Prese di posizione che hanno convinto l'amministrazione comunale canellese a chiarire la propria posizione. «E' indiscutibile il valore del sistema ferroviario per il trasporto pubblico locale e nessuno, tanto meno noi, lo mette in discussione ?- si legge in un comunicato stampa diffuso dalla segreteria del sindaco -? Dobbiamo, però, prendere atto che la tratta è stata sospesa dalla Regione Piemonte e a quanto ci risulta non vi è nessun programma per ripristinarla, nè nel breve nè nel lungo periodo. La Regione Piemonte deve aver il coraggio di esplicitare con atti formali ciò che filtra nei tavoli di lavoro e cioè che questa tratta non verrà, purtroppo, riaperta. Gli amministratori locali hanno poi la grande responsabilità di decidere se continuare sul binario (morto, secondo noi) del ripristino della rete ferroviaria o percorrerne uno nuovo e concreto, quello del progetto della pista ciclabile».

Politica e realismo, opportunità e scelte strategiche si intrecciano in un botta-e-risposta che rimbalza da Torino alla provincia.

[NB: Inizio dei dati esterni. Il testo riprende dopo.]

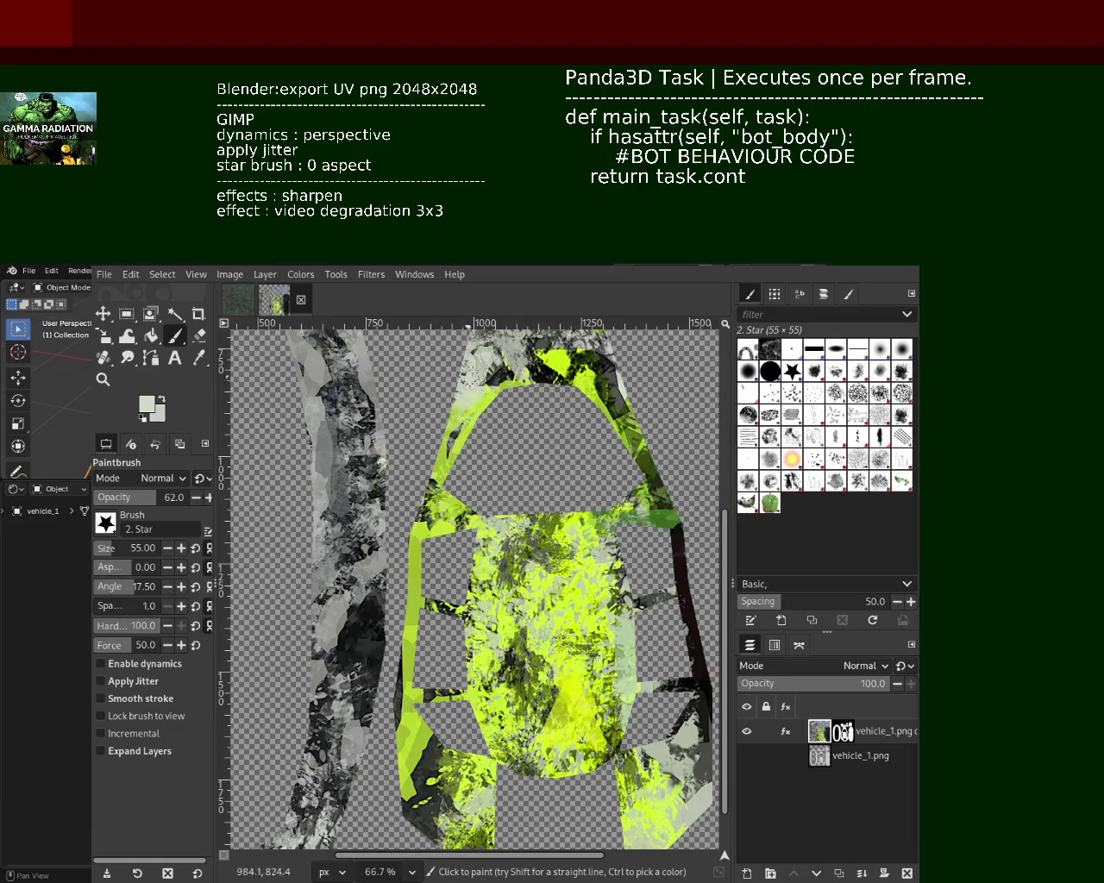
Zoom in close and dab light star strokes across and down the top of the mesh
click(102, 379)
drag(543, 517, 556, 535)
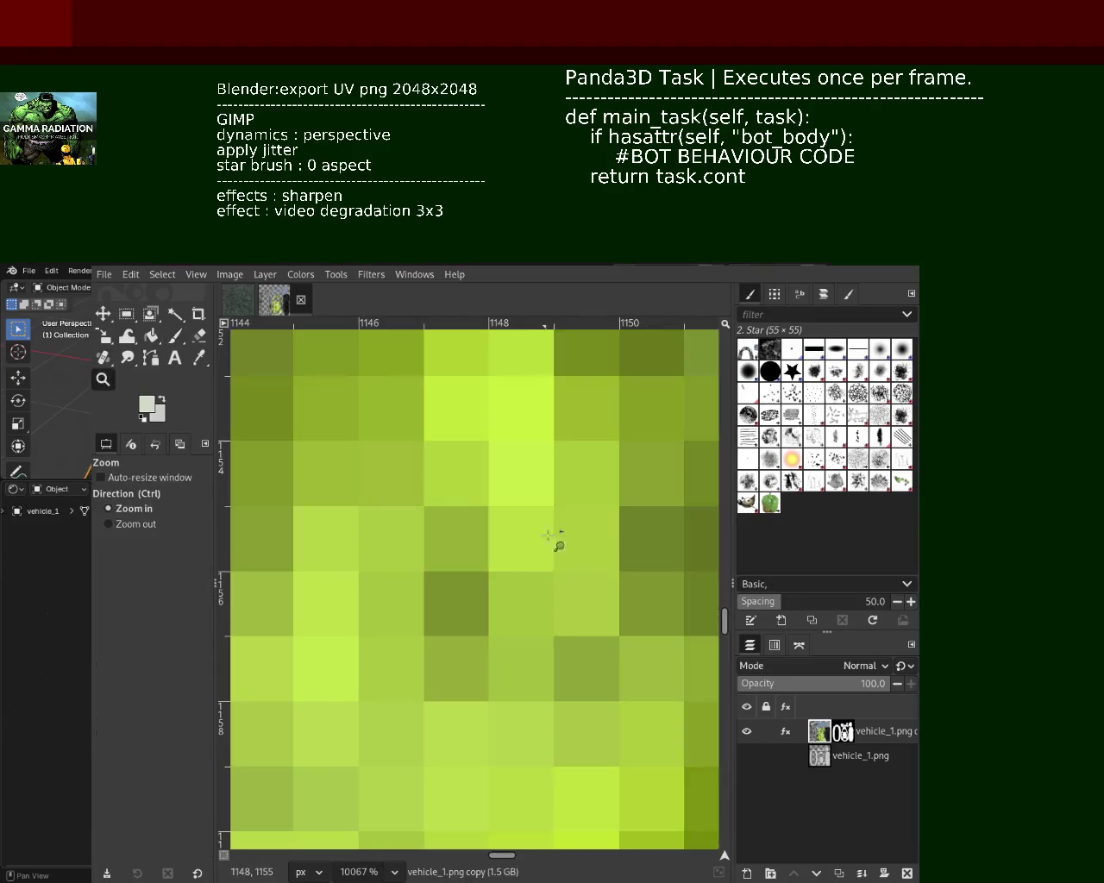
ctrl+scroll(547, 636, down, 1)
ctrl+scroll(543, 629, down, 2)
ctrl+scroll(541, 624, down, 3)
ctrl+scroll(544, 621, down, 4)
ctrl+scroll(552, 586, down, 2)
ctrl+scroll(560, 534, down, 2)
ctrl+scroll(562, 499, up, 3)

Ma il pragmatismo, secondo l'amministrazione canellese, deve avere il sopravvento. Soprattutto quando assenza di manutenzione e il tempo fanno sentire i propri effetti. «Dobbiamo anche tener conto che, mentre aspettiamo di decidere, le nostre massicciate e le stazioni si degradano e rischiano di essere abbandonate al proprio destino -? commenta Gabusi ?- Pochi mesi or sono, in un convegno organizzato da Astesana, un numero consistente di albergatori, ristoratori e aziende vinicole ha espresso il pieno sostegno a questa ipotesi. Vi sono studi che dimostrano quali possano essere le ricadute positive in termini economici per il nostro territorio e di cui dobbiamo tener conto. Aggiungiamo inoltre che la possibilità di collegare i nostri Comuni da una pista ciclo-pedonale non deve essere pensato esclusivamente in ottica turistica, ma anche quale infrastruttura che favorisce la mobilità sostenibile e la pratica sportiva».

La scelta, secondo gli amministratori canellesi, adesso è della Regione Piemonte. «Chiediamo -? dicono da palazzo Anfossi – considerato che tale posizione è condivisa da altre amministrazioni locali e da molte persone di questo territorio, che la Regione Piemonte si esprima una volta per tutte sulla volontà di riaprire o meno la rete ferroviaria. Contestualmente, però, invitiamo tutti i cittadini dei comuni interessati dal progetto, favorevoli alla pista ciclo-pedonale, a manifestare la propria idea nelle forme che ritengono utili anche valutando la creazione di un comitato che possa affiancare gli enti locali nel sostenere l'iniziativa».